Within CRP, we have a very diverse set of students from all over the world and all over the country. The rich array of place-based knowledge and lived experiences they bring shapes the questions asked in class and the expectations about what is considered “standard practice.” Not only are our domestic students and international students teaching each other about planning, politics, and urban form in their own countries, they’re also practicing dialogue and teamwork across substantial social and cultural differences just by learning together.
Molly Sheridan
Obviously, climate is a complex and serious issue. How do you prepare a student to take that on once they graduate and enter the field?
Linda Shi
In our students’ lifetimes, climate change will pose a major challenge to people’s personal lives and professional work. It’s not something that anybody doing any kind of planning work is going to be able to escape. So my class on Urban Adaptation to Climate Change, for instance, provides substantive expertise in understanding vulnerability, adaptation strategies, financing and insurance, and other techniques. We talk a lot about injustices, how to prioritize different groups or resources, and who you should be planning for. We might all agree we want to be more resilient, equitable, and sustainable, but specific planning choices like where to invest in infrastructure, who to relocate, who can afford adapted housing, and who should pay often raise long-standing conflicts and inequities.

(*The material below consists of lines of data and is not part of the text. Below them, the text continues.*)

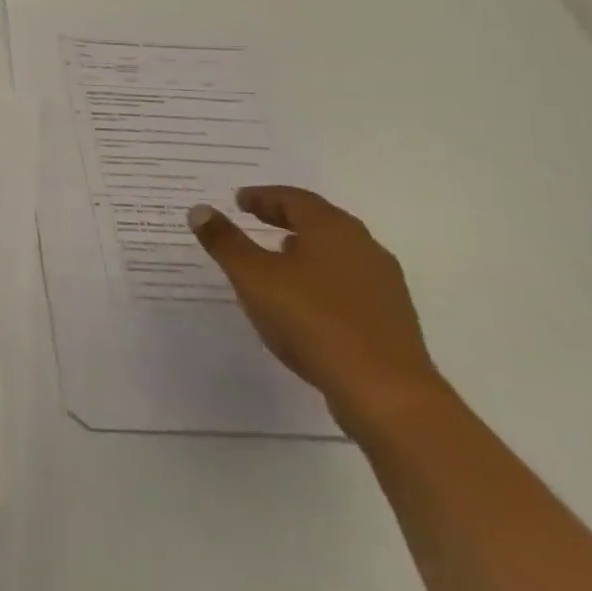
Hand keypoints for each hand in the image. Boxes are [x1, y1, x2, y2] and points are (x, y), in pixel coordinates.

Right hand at [190, 186, 445, 439]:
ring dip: (304, 246)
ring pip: (336, 251)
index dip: (262, 197)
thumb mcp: (253, 277)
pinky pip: (347, 280)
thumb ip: (225, 241)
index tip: (238, 200)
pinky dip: (321, 275)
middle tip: (254, 218)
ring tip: (277, 254)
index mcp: (332, 229)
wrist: (386, 393)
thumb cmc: (312, 320)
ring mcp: (383, 283)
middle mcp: (363, 247)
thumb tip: (200, 210)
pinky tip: (305, 296)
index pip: (293, 199)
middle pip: (319, 220)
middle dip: (284, 216)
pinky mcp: (391, 317)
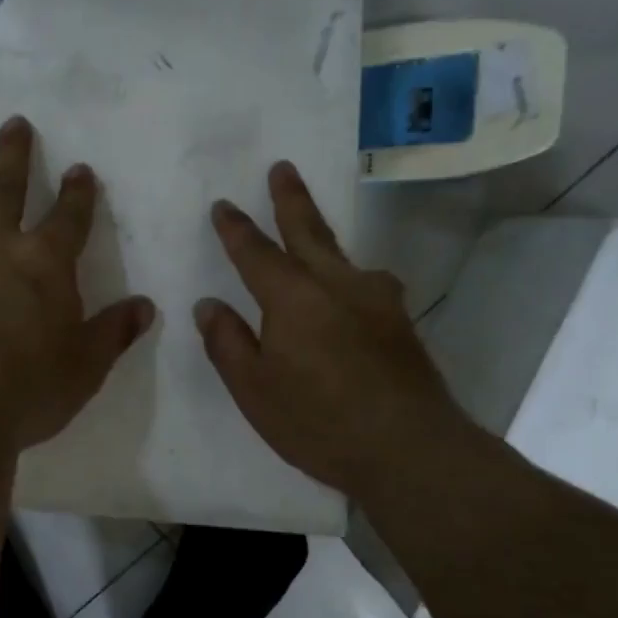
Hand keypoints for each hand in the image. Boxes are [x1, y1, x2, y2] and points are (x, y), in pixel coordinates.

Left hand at [0, 116, 155, 452]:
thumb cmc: (34, 386)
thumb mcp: (87, 364)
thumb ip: (114, 331)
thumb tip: (144, 307)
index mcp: (42, 263)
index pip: (69, 215)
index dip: (78, 191)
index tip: (80, 169)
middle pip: (1, 188)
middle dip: (12, 153)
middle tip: (13, 124)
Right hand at [194, 162, 472, 496]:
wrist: (410, 449)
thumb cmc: (318, 421)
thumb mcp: (254, 390)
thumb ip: (228, 343)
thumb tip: (208, 305)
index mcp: (293, 298)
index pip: (256, 253)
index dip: (236, 229)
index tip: (223, 205)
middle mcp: (337, 285)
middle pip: (310, 231)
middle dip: (291, 199)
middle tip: (283, 167)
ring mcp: (376, 301)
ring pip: (344, 256)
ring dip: (324, 237)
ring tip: (314, 234)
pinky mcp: (400, 324)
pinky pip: (367, 284)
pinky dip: (350, 276)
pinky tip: (353, 293)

Climate change is one of many planning topics where solutions are in flux, and they’re always very specific to the application in a particular place. What New Orleans chooses may differ from what Miami, Mumbai, and Lagos choose. Rather than having a specific set of knowledges or even specific skill sets, planning is a way of thinking and of relating to the world, of understanding what you’re trying to do and how to be strategic in thinking about how you work with people, how you frame the problem and the teams and the work so that you can move towards a kind of shared problem-solving exercise.
Molly Sheridan
As you look down the road, as much as anyone can predict, where do you see the field headed as you’re shepherding your students toward the future?
Linda Shi
I think planning and cities will really change in the next 50 years or so. Climate change, water scarcity, digitization and AI transformation, inequality and social conflict, immigration, and aging are some of the big factors that our cities are going to be seeing, and the things that our students need to be prepared to address.
We cannot fully train our students to be 100% ready for what they will encounter in the workplace and all the richness that experience can bring, but we do try to provide experiences that give them a taste of what real-world practice will be like. Students have to take a workshop class. And then, of course, for our master’s students, there is an exit project where they have to identify: What is a small enough question that I can study? How should I address this issue? With what methods? If I need funding to travel, how do I get that funding? How do I write and communicate my results to an audience? If a student can do all of that around a particular project of their choosing, they will be able to thrive and do well as they encounter real-world projects in the future.